Required actions:
1) Answer these questions using the interview excerpt:
(a) For which two pages does the excerpt say there are skeleton prototypes?
(b) At Dropbox, how long does Elena Verna say the activation-flow page had gone untouched?
(c) How sure does Elena Verna say she is that your problem is not unique?
2) Quote the stretch of the interview excerpt from "Lenny Rachitsky: Right, if" through "chaos there is.".

Extract provided:
+++

I use it as an input into ideation, but I never use it as a destination for the result, if that makes sense. Because it’s very helpful to not start from scratch. The empty start problem is real and competition is a wonderful way to not have that and to have input into it, but never to just say, “Oh, we can skip the design cycle off we go,” or, “Just slap our colors on it. If it works for them, it’s going to work for us.” So I have extensive Nero boards with everybody’s onboarding flows, with everybody’s pricing pages, their sharing model, their invite colleagues models that I reference all the time.
But they’ve never been the exact thing that I would use for any company as opposed to say, “Hey, I think this is a great starting point for you. Here are the things that I think will work very well for your company and for your product and take these elements. The rest you need to go and do themselves, so at least that way there’s a starting point.”
And this is why I also started doing a lot more of my own, almost, prototypes, like skeletons of here’s the elements that you should do in these flows. I have one for pricing page, I have one for homepage, but you need to put in your own [inaudible 00:32:36] into it, in order for it to actually work.
Lenny Rachitsky: What made me realize this back in the day was thinking at Airbnb, especially, thinking about people looking at our flow and being like, they’ve got it all figured out. We’re just going to copy what they’ve done, so thoughtful and have tested everything. And knowing how that has not happened and how so much of this was guesswork and we hate so much of it. Just thinking about people trying to copy this thinking we know what we’re doing. It’s like, “What are you guys even thinking?”
Elena Verna: Oh my God, I actually had that happen to me. At Dropbox not so long ago, somebody reached out and they’re like, “Oh, I looked.” It was like some page on activation flow and they’re like, “Oh, I love this page. This is so cool. I love what you’ve done here. I’m going to go take it to my company.” I’m like, “We haven’t touched it in 10 years. This page is only visible for small cohort of people. Please don’t do it. Please don’t copy it. It performs like shit. I know it’s out there, but it’s not meant to be out there. Nobody thoughtfully put it out there.” So that’s definitely a huge failure point that you can run into.
Lenny Rachitsky: Right, if it’s like a fancy company, assume they’re just so smart and diligent about every little pixel and decision.
Elena Verna: If people only knew of how much craziness is happening in those big companies and how much chaos there is.
Lenny Rachitsky: Oh man, that’s a whole other podcast episode.
Elena Verna: Whole other podcasts, yes.
Lenny Rachitsky: Okay, number five.
Elena Verna: Okay, I have this one. It’s a little bit Meta, but I see it happening all the time. We love to think that our problems are unique. I’m working in this company and we have this gross problem and we need to go and figure out the solution from the grounds up. Maybe this is a little bit related to the competition point, but I’m very sorry to break it to all of you, but your problem is not unique. I am 99% sure of that. Your problem has been felt by somebody somewhere in probably many, many places and you trying to re-engineer solution is time lost to market and has a huge opportunity cost.

+++

Dataset rows:
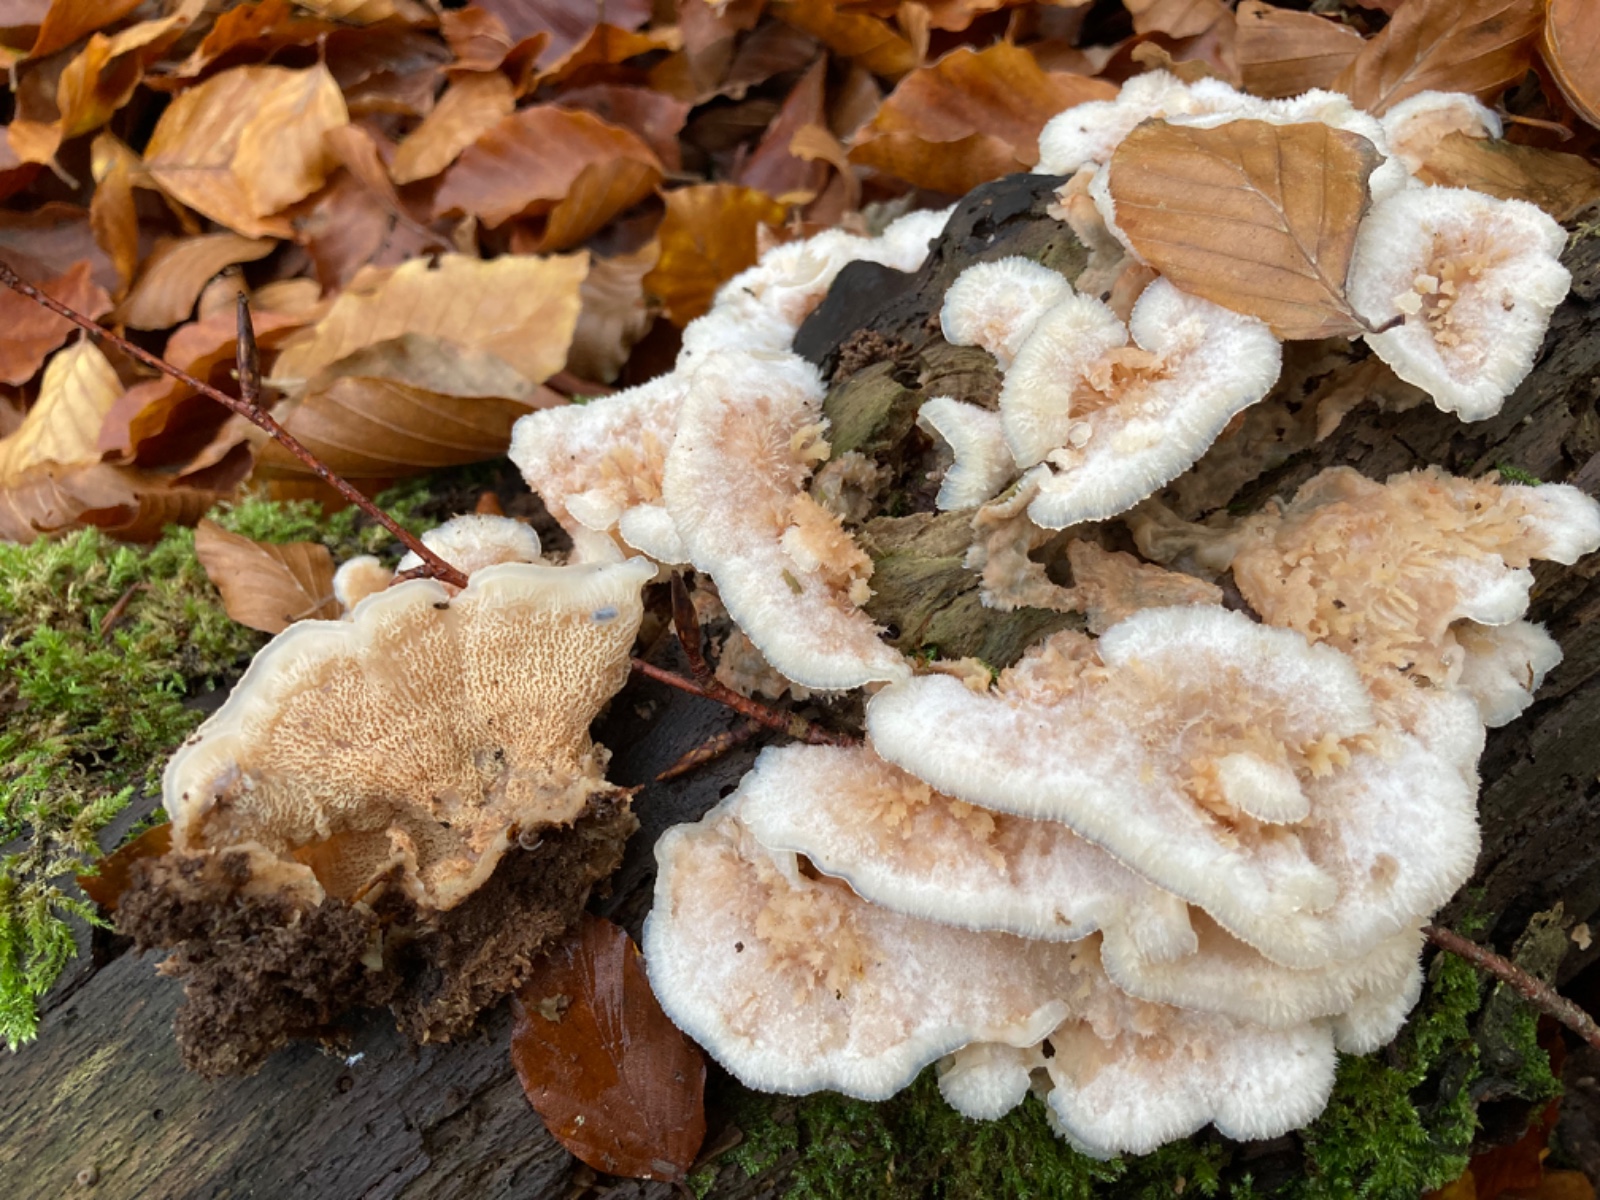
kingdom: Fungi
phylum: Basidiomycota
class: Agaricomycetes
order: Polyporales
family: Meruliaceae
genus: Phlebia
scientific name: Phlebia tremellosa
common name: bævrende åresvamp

+++

Responses by task:
1)
(a) The pricing page and the homepage.
(b) 10 years.
(c) 99% sure.

2)
Lenny Rachitsky: Right, if it’s like a fancy company, assume they’re just so smart and diligent about every little pixel and decision.
Elena Verna: If people only knew of how much craziness is happening in those big companies and how much chaos there is.